Butter the sides and bottom of a glass or light colored metal pan 9x13x2 pan.
In a medium bowl, whisk together the flour, the salt, and cocoa powder.
Configure a large sized double boiler. Place the chocolate, the butter, and the instant espresso powder in the bowl of the double boiler and stir occasionally until the chocolate and butter are completely melted and combined. Turn off the heat, but keep the bowl over the water of the double boiler and add both sugars. Whisk the sugars until completely combined and remove the bowl from the pan. Mixture should be room temperature.
Add three eggs to the chocolate/butter mixture and whisk until just combined. Add the remaining eggs and whisk until just combined. Add the vanilla and stir until combined. Do not over beat the batter at this stage or your brownies will be cakey.
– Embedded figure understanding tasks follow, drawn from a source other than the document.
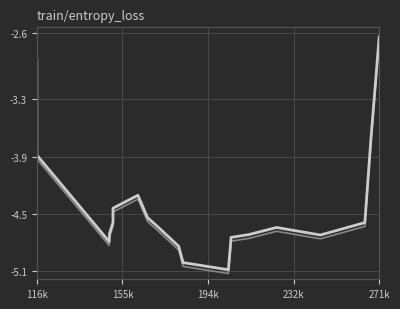

How many points are lower than both their immediate neighbors (excluding endpoints)?

3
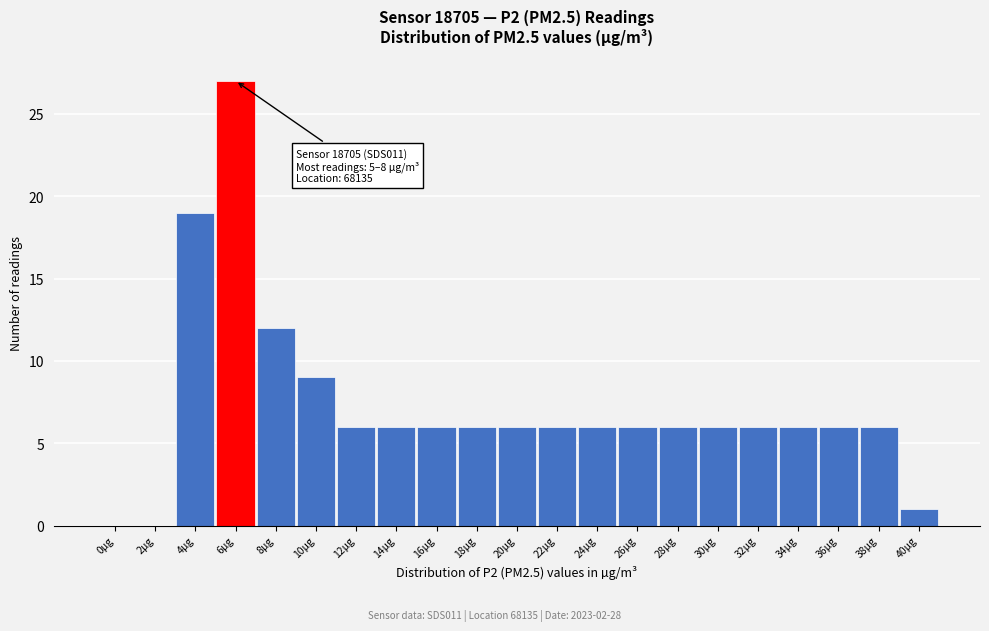

Reading left to right, list all the values displayed in this chart.

0µg=0	2µg=0	4µg=19	6µg=27	8µg=12	10µg=9	12µg=6	14µg=6	16µg=6	18µg=6	20µg=6	22µg=6	24µg=6	26µg=6	28µg=6	30µg=6	32µg=6	34µg=6	36µg=6	38µg=6	40µg=1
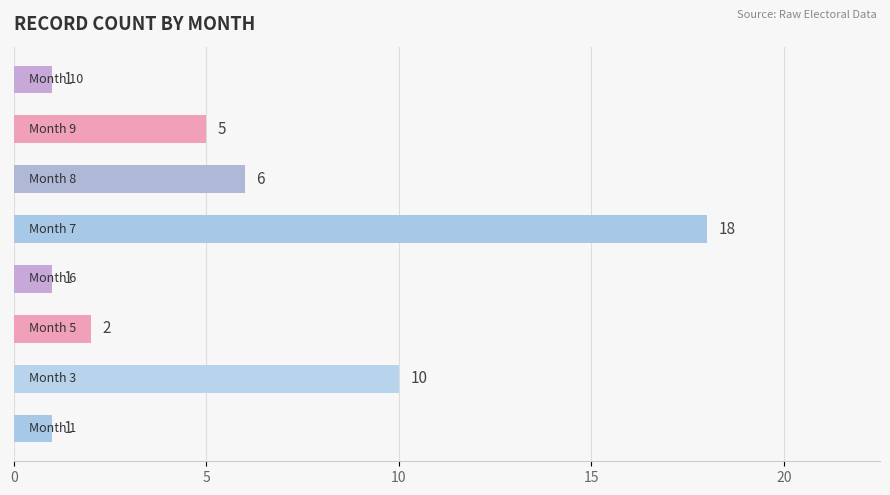

What is the difference between the second highest and second lowest values?

9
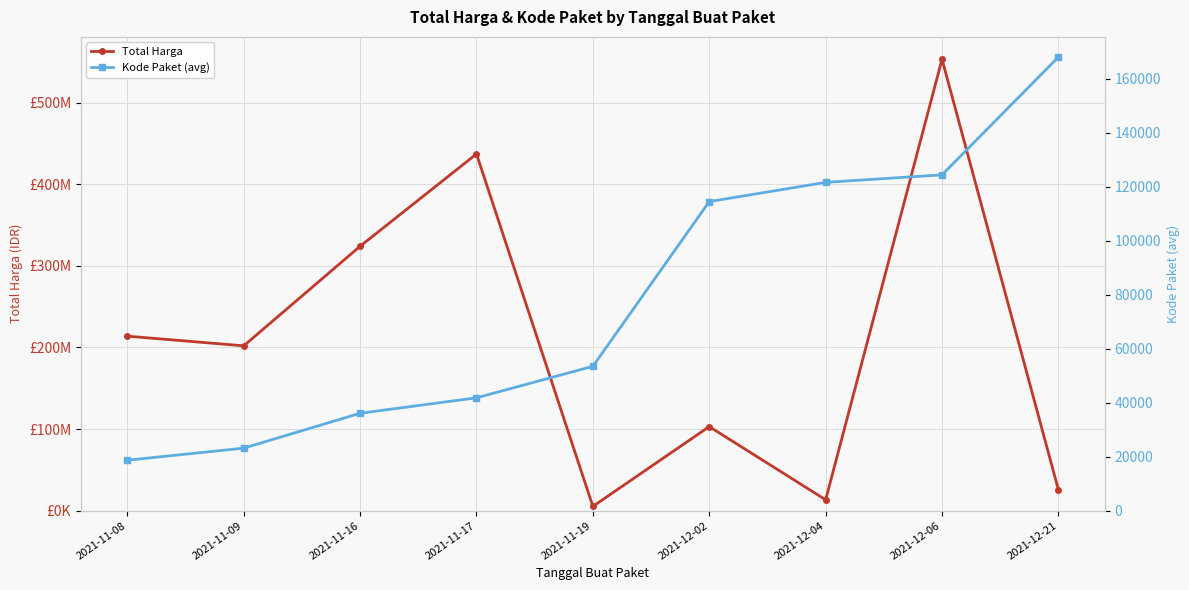

What is the value of the Total Harga point at the 1st from the left?

213825000.0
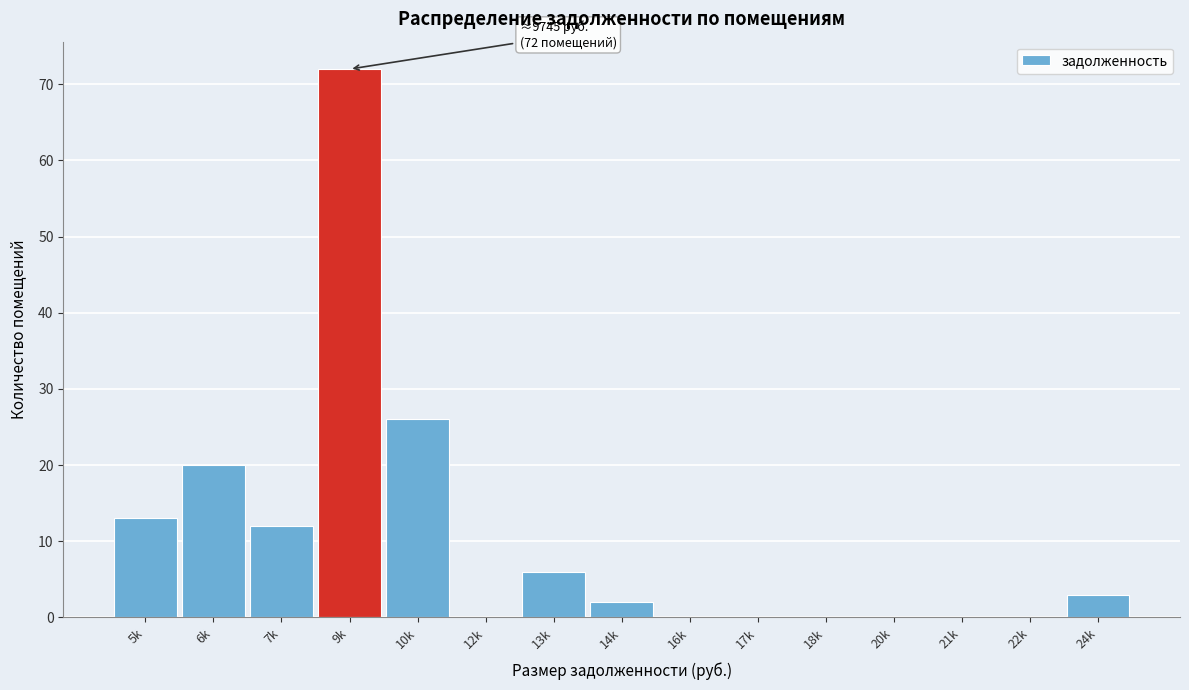

Reading left to right, extract all data points from this chart.

5k=13	6k=20	7k=12	9k=72	10k=26	12k=0	13k=6	14k=2	16k=0	17k=0	18k=0	20k=0	21k=0	22k=0	24k=3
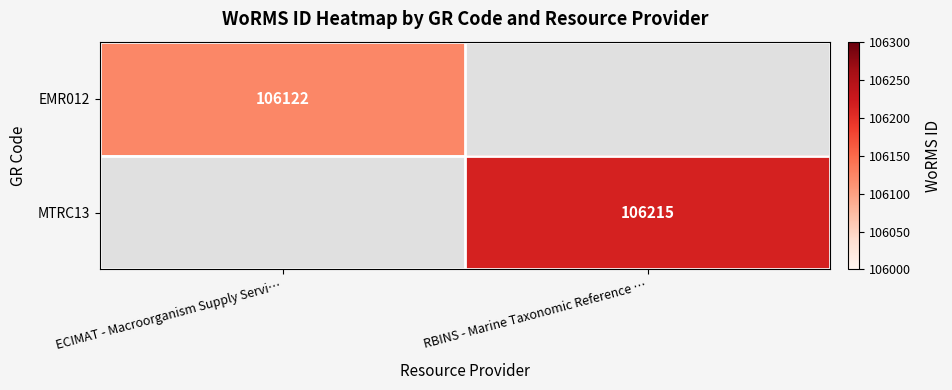

The value of EMR012 at ECIMAT - Macroorganism Supply Servi… is 106122. True or false?

True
Sprinkle the flour/cocoa/salt mix over the chocolate. Using a spatula (DO NOT USE A WHISK) fold the dry into the wet until there is just a trace amount of the flour/cocoa mix visible.
Pour the mixture into the pan and smooth the top with your spatula. Bake the brownies for 30 minutes (rotate the pan half-way through baking) and check to make sure the brownies are completely done by sticking a toothpick into the center of the pan. The brownies are done when the toothpick comes out with a few moist crumbs.
Cool the brownies completely before cutting and serving.